Vous avez dans ce court texte, dans les paroles de Mme la
vice-première ministre, une réponse à vos principaux
points d'interrogation. Vous pouvez vous demander comment, maintenant, ceux qui
négocient vont réagir. Je dois vous dire que dans le rapport
Warren du 11 septembre 1987, c'était aussi une de leurs
préoccupations. Ils nous disaient - il s'agissait enfin des
préoccupations relatives à la culture - "II a été
maintes fois signalé qu'il faudra conserver tous les outils
nécessaires pour protéger et promouvoir la
spécificité canadienne et québécoise face à
la forte présence actuelle d'intérêts américains
dans le secteur, lequels pourraient s'accentuer. "C'est particulièrement
le cas dans le domaine de l'édition et de l'ensemble de ce que l'on
convient d'appeler les industries culturelles qui souhaitent le maintien de
protection sur les marchés locaux et l'amélioration des
perspectives d'emploi pour les artistes et concepteurs
québécois." Vous voyez que, au gouvernement, c'est à la
fois une préoccupation du ministre du Commerce extérieur et de
Mme la vice-première ministre. Je pense que cela répond aussi
vraiment aux deux principales préoccupations de votre
mémoire.
Mes questions sont les suivantes: Dans un premier temps, est-ce que vous
connaissez le régime américain actuel concernant l'admission des
artistes québécois et canadiens? Quel est son impact comme tel?

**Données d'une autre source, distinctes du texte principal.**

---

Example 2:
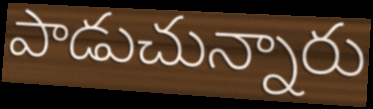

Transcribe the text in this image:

పాడుచున్నారు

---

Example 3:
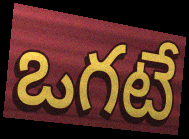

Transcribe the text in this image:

ఒగటే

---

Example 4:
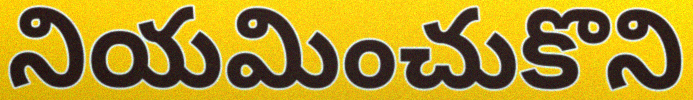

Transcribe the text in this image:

నియమించుకొని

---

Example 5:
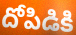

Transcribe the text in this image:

దోపిడికి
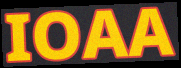
IOAA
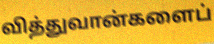
வித்துவான்களைப்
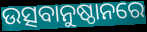
ଉତ୍ସବାନୁଷ୍ଠାନରେ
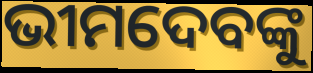
ଭୀମଦେବଙ୍କୁ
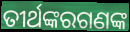
ତୀର୍ଥଙ୍କରଗଣଙ୍କ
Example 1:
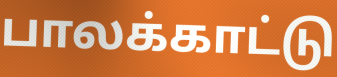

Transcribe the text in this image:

பாலக்காட்டு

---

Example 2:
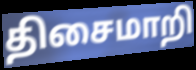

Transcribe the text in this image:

திசைமாறி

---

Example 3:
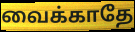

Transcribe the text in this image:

வைக்காதே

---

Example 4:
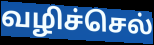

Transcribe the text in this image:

வழிச்செல்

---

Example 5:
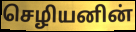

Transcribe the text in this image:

Ma deuxième question sera la suivante: Comment entrevoyez-vous les
conséquences des négociations sur le libre-échange pour
les industries culturelles principalement du Québec? Est-ce que vous
faites état de statistiques? Vous nous dites aussi dans votre
mémoire: "À ce stade-ci et compte tenu dès
données que nous possédons, il nous est pour ainsi dire
peut-être impossible de prévoir certaines retombées." Mais
est-ce que vous avez une idée des conséquences quand même
pour les industries culturelles du Québec d'un accord de
libre-échange?
Mme Fortier: On espère que les industries ne seront pas
touchées. Ce qu'on veut protéger et ce qu'on dit dans notre
document, c'est au moins, dans un premier temps, de protéger notre
propre marché. Nous sommes déjà envahis de produits
américains. Nous sommes d'accord pour qu'il y ait des ouvertures sur
d'autres produits. Nous voulons conserver notre capacité de continuer
à produire des produits québécois, des produits d'ici.
C'est ce qu'on vise.
Quant à votre première question concernant l'admission des
artistes, je n'ai pas très bien saisi ce que vous vouliez dire.

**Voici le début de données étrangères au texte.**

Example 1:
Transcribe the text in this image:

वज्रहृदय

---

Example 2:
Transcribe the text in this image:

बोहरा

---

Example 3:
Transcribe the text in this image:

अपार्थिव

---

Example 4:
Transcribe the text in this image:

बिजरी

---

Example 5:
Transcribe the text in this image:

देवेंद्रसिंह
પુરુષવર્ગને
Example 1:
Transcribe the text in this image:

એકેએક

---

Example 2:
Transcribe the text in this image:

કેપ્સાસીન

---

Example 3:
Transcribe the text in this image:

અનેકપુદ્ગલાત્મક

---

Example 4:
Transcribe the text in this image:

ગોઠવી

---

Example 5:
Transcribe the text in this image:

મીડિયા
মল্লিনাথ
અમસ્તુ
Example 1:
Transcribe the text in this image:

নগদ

M. Lemieux: Est-ce que vous connaissez le régime
américain actuel qui» concerne actuellement l'admission des
artistes québécois et canadiens aux États-Unis? De quelle
façon est-ce que cela fonctionne pour les artistes canadiens et
américains?
Mme Fortier: Vous. voulez dire, par exemple, les musiciens ou les
comédiens?
M. Lemieux: Les musiciens...
Mme Fortier: Concernant les musiciens, à ma connaissance,
il y a un accord qui a été négocié par ['American
Federation of Musicians. S'il y a des artistes canadiens qui doivent se
produire aux États-Unis, l'American Federation donne avis au service qui
émet les visas ou - excusez-moi, je cherche mes mots - les permis de
travail. Alors, il n'y a pas de problème. Pour ce qui est des autres
secteurs, je pense qu'il y a eu des difficultés par le passé. Je
ne suis pas certaine si cela a été réglé concernant
les artistes.
Concernant les oeuvres, il n'y a pas de problème. Il n'y a rien
qui empêche un film québécois ou canadien d'être
diffusé dans une salle de spectacles. Il n'y a rien qui empêche
une pièce québécoise d'être jouée dans un
théâtre aux États-Unis. Il n'y a rien de cela, sauf que les
Américains ne sont pas très ouverts aux produits
étrangers, mais Michel Tremblay a été joué aux
États-Unis. Il n'y a pas de problème. Il n'y a rien qui
empêche cela. D'ailleurs, on l'a dit, c'est la base de notre
mémoire, le libre-échange dans le secteur des biens culturels
existe en ce moment.
M. Lemieux: Cela va. Merci.
Le Président (M. Charbonneau): Alors, sur cette
dernière réponse, madame et monsieur, je voudrais, au nom des
membres de la commission, vous remercier d'avoir accepté notre
invitation pour venir débattre devant nous de cette importante question.
J'espère que nous aurons d'autres occasions de vous revoir. Je vous
souhaite un bon retour. Je voudrais indiquer aux membres de la commission que
les travaux sont ajournés à demain matin, 10 heures. Nous avons
encore une grosse journée devant nous.